● Exercise inputs:
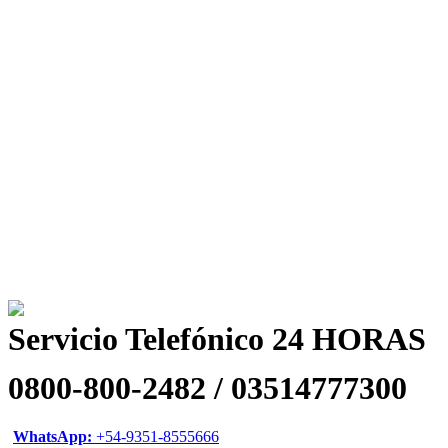
Servicio Telefónico 24 HORAS
0800-800-2482 / 03514777300
WhatsApp:
+54-9351-8555666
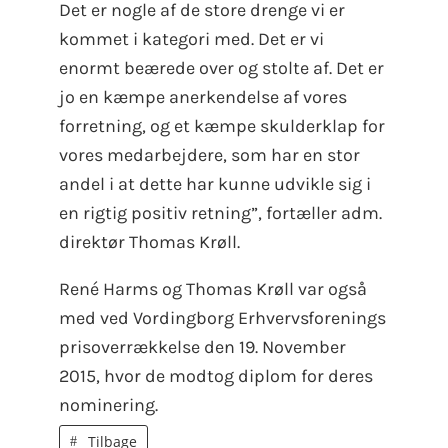
Det er nogle af de store drenge vi er
kommet i kategori med. Det er vi
enormt beærede over og stolte af. Det er
jo en kæmpe anerkendelse af vores
forretning, og et kæmpe skulderklap for
vores medarbejdere, som har en stor
andel i at dette har kunne udvikle sig i
en rigtig positiv retning”, fortæller adm.
direktør Thomas Krøll.
René Harms og Thomas Krøll var også
med ved Vordingborg Erhvervsforenings
prisoverrækkelse den 19. November
2015, hvor de modtog diplom for deres
nominering.
Tilbage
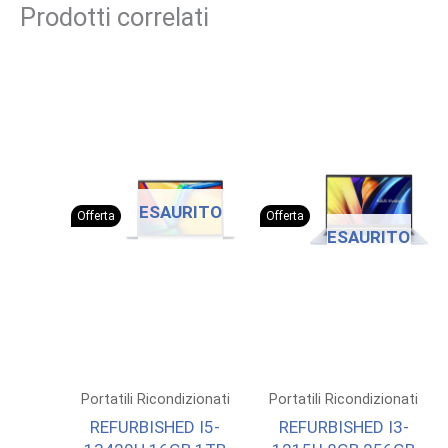
Prodotti correlati
ESAURITO
Offerta
Offerta
ESAURITO
Portatili Ricondizionati
Portatili Ricondizionati
REFURBISHED I5-
REFURBISHED I3-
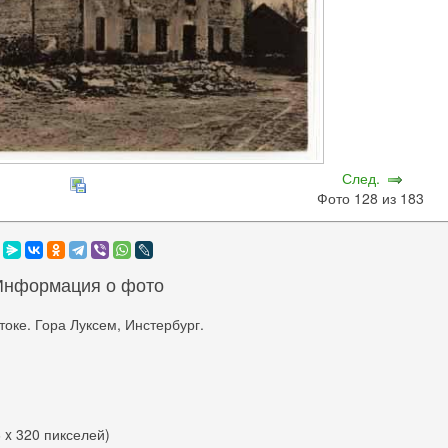
След.
Фото 128 из 183
Информация о фото
токе. Гора Луксем, Инстербург.
6 x 320 пикселей)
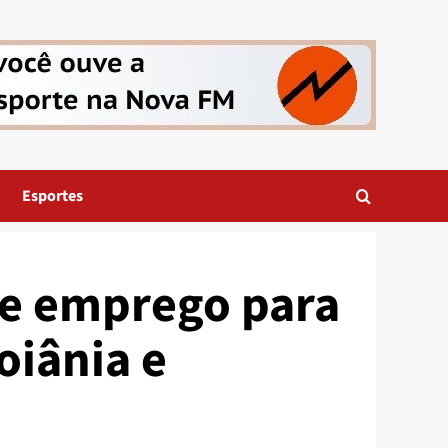
Esportes
de emprego para
oiânia e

● Aim of the task: Extract each line from the items above that contains the string "Thomas", treating the match as case-sensitive.

● Task response:
direktør Thomas Krøll.
René Harms og Thomas Krøll var også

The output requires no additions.